▶ EXERCISE REQUIREMENTS
For each line below that holds the string "ensures", add one to a tally; report that tally alone.

▶ Dataset entries
^^^^

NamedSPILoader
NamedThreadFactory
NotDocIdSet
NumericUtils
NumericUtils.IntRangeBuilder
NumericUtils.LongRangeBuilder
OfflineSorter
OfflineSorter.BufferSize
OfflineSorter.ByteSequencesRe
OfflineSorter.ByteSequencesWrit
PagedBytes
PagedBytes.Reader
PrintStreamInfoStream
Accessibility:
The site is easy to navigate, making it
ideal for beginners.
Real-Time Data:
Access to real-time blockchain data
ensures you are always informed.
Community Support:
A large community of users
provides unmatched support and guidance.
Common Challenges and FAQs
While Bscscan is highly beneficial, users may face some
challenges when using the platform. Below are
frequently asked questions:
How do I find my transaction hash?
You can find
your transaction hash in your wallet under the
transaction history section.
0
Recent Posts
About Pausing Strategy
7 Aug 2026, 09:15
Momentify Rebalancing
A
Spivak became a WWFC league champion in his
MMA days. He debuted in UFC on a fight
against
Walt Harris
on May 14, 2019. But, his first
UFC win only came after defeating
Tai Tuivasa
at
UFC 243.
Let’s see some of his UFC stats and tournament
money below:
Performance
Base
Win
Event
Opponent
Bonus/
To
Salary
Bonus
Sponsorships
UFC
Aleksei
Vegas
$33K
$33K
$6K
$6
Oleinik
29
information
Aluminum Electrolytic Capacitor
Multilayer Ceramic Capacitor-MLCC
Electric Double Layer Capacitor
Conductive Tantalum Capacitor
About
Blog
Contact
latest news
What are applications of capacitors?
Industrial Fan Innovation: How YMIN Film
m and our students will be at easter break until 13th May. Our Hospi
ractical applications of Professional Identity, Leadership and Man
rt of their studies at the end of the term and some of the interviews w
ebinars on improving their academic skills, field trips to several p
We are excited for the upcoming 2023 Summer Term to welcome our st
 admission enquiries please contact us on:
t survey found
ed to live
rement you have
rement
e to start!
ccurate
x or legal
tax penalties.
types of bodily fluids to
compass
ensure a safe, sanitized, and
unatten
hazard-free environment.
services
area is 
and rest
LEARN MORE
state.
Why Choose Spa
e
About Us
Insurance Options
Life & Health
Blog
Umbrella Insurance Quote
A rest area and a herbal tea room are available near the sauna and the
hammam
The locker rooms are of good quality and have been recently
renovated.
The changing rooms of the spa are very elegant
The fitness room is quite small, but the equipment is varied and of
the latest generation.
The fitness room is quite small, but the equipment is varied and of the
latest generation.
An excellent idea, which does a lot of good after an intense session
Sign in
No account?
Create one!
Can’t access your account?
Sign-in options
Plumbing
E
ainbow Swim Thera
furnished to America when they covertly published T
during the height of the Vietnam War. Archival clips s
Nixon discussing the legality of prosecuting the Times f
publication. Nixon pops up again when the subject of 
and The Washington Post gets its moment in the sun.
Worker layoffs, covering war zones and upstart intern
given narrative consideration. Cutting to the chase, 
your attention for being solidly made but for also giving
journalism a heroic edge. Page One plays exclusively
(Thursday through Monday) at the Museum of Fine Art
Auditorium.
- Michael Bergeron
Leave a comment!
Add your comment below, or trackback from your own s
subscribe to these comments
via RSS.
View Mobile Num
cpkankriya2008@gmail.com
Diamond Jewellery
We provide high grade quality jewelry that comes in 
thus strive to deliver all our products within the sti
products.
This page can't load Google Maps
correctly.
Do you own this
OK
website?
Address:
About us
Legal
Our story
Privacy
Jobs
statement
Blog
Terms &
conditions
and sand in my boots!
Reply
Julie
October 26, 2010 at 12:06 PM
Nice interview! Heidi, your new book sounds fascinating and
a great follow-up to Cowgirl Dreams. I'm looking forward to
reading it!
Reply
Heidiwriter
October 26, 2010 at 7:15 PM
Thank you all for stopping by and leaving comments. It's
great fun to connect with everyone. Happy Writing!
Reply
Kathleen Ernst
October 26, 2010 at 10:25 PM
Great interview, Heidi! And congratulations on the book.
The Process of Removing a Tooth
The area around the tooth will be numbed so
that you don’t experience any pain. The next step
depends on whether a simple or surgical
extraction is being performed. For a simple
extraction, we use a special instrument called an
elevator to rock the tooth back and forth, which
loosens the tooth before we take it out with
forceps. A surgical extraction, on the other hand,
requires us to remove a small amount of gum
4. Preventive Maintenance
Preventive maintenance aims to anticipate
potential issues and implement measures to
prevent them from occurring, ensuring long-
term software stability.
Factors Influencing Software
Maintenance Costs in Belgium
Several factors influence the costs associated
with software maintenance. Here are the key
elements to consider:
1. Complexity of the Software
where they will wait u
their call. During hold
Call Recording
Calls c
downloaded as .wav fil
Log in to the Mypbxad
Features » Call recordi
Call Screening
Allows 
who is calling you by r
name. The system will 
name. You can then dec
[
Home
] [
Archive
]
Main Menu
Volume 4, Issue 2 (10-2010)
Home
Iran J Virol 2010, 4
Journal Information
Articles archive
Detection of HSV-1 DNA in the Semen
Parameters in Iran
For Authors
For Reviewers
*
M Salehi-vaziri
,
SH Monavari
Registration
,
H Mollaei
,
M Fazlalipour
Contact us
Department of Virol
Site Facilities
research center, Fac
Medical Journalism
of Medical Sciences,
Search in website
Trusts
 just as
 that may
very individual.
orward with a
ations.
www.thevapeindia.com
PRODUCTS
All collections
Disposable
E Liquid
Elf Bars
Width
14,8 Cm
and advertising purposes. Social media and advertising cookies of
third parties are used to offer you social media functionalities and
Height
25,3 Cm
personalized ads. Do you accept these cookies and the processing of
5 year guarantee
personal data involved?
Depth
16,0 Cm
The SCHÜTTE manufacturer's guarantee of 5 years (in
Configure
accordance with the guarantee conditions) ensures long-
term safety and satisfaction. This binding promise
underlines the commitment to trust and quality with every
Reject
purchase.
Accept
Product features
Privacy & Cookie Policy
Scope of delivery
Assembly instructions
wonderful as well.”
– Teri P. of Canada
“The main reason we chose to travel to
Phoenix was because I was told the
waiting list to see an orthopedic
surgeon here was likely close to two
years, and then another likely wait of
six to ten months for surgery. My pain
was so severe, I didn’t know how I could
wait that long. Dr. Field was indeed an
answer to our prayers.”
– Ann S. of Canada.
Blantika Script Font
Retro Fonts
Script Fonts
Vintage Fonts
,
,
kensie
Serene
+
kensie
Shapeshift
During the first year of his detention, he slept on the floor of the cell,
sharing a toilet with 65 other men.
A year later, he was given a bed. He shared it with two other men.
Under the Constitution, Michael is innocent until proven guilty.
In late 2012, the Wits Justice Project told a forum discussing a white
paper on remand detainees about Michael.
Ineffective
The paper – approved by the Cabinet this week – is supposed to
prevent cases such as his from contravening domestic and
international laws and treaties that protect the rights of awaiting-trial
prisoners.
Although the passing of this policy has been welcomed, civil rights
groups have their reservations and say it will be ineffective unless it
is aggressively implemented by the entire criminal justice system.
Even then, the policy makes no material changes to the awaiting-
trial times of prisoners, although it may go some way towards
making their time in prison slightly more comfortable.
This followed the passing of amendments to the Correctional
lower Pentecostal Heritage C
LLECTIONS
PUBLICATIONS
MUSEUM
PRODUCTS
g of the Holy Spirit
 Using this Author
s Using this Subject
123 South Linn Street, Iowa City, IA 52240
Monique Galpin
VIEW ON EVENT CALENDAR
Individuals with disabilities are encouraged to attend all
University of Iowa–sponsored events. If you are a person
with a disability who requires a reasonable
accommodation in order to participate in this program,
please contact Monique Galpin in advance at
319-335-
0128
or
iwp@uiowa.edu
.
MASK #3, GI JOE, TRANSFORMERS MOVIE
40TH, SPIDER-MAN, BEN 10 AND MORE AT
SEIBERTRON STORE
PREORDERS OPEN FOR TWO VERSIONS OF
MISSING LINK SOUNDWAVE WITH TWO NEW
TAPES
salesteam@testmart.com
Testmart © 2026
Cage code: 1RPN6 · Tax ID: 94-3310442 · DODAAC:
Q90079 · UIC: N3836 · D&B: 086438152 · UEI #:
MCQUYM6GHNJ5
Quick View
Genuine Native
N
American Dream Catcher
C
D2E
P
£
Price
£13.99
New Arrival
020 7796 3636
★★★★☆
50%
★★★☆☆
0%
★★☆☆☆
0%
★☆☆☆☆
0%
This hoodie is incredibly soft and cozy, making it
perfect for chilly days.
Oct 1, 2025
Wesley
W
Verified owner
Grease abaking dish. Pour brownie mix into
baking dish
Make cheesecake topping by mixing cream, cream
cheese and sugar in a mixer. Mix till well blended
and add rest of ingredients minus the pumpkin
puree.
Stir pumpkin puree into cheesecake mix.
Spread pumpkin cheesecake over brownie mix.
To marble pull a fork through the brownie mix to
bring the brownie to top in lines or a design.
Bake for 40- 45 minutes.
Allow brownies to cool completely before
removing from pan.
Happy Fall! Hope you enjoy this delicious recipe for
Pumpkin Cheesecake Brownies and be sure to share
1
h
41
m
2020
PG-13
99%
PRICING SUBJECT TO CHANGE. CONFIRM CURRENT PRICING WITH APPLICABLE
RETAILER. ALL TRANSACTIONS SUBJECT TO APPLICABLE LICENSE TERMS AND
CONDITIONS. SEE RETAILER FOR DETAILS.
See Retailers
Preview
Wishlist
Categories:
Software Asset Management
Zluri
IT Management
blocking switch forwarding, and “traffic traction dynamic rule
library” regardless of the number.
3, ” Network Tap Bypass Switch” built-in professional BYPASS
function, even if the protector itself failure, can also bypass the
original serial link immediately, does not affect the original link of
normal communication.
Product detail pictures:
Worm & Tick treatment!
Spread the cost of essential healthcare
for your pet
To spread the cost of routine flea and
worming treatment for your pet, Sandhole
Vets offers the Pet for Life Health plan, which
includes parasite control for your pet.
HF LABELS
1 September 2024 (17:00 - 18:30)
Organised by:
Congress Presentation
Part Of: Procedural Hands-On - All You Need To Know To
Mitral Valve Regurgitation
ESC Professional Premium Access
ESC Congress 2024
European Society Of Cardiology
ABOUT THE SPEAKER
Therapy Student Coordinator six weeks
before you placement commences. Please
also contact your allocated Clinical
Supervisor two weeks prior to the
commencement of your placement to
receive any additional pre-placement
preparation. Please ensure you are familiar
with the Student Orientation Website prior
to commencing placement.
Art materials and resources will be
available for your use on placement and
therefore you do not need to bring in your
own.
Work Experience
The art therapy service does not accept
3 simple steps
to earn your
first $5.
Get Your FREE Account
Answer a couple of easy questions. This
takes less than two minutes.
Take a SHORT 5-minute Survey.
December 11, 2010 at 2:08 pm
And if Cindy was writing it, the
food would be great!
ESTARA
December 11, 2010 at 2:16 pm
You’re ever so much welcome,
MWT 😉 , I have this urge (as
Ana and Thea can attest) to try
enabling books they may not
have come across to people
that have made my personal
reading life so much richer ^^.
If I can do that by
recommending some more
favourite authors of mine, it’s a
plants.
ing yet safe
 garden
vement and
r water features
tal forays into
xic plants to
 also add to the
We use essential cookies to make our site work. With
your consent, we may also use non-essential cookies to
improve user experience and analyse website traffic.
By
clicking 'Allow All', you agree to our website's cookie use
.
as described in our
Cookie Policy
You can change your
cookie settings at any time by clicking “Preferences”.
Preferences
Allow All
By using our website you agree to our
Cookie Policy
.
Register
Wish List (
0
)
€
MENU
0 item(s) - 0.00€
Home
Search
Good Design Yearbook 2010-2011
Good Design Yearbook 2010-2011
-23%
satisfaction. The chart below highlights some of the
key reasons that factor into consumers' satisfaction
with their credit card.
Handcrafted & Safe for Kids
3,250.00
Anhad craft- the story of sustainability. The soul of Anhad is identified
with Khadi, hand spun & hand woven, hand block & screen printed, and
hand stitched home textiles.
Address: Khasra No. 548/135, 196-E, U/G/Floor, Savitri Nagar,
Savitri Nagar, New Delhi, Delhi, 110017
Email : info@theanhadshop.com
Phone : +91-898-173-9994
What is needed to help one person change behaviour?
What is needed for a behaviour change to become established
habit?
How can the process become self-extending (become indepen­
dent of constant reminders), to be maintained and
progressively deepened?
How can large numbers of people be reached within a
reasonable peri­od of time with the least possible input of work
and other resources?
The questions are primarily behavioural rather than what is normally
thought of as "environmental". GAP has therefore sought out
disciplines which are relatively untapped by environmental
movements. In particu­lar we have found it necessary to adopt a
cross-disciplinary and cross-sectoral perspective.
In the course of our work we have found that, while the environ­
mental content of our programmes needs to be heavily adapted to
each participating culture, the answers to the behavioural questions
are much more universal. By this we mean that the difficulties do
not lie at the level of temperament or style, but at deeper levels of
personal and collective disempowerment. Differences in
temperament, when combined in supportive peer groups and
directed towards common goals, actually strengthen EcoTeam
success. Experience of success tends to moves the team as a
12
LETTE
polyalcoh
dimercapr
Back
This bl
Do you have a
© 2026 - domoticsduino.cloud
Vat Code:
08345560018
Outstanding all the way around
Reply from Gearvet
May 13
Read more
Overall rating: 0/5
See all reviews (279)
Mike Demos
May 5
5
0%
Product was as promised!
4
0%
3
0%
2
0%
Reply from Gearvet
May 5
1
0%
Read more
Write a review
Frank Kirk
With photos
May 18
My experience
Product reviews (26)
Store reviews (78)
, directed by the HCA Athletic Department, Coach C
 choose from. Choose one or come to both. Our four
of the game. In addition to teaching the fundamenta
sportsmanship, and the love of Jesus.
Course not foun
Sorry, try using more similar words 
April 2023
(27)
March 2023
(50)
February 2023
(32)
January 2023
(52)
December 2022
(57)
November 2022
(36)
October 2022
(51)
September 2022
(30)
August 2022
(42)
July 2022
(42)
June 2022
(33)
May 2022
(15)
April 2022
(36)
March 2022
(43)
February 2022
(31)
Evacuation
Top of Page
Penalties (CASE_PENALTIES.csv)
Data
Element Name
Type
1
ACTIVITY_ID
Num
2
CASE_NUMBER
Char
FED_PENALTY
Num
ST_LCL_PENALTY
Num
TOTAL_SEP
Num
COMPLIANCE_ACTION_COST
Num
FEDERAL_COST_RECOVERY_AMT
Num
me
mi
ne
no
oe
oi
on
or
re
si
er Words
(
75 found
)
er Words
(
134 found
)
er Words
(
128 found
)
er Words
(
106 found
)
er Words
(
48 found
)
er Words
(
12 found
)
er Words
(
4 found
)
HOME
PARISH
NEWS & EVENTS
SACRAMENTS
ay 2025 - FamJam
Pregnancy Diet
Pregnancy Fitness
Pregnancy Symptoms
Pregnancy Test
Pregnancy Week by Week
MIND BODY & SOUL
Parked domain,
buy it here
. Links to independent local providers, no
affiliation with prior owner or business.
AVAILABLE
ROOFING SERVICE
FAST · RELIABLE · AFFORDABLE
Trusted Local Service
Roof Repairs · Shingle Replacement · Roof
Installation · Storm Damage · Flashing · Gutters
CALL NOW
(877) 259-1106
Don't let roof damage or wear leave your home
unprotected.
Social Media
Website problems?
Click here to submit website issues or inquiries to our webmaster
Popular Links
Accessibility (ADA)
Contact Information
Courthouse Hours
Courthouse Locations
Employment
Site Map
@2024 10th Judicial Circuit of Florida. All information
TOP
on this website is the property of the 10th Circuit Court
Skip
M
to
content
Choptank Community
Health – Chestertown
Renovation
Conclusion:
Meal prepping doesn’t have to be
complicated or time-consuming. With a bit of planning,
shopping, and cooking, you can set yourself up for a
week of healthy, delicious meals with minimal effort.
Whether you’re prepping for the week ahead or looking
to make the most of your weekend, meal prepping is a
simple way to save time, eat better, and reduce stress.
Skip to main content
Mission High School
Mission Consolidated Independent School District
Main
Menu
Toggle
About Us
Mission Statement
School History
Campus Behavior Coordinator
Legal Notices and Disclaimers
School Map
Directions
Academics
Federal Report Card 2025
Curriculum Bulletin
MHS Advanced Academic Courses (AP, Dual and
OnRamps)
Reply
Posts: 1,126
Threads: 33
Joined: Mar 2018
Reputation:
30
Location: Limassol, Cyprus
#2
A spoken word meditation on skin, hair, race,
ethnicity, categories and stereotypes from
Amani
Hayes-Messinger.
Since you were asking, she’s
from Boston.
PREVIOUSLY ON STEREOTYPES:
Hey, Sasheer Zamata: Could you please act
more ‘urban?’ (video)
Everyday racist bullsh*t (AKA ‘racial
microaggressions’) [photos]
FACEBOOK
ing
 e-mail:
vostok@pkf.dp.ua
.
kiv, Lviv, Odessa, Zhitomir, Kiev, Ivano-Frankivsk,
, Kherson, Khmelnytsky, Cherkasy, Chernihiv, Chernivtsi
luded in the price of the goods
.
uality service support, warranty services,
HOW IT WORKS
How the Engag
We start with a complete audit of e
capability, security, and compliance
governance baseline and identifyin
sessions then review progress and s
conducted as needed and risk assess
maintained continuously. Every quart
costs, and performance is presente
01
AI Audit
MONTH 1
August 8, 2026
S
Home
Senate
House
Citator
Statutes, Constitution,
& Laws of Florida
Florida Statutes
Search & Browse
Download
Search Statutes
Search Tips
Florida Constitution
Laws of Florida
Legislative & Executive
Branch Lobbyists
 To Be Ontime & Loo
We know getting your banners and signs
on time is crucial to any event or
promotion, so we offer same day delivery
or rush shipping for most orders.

^^^^

▶ SOLVED PROBLEM
2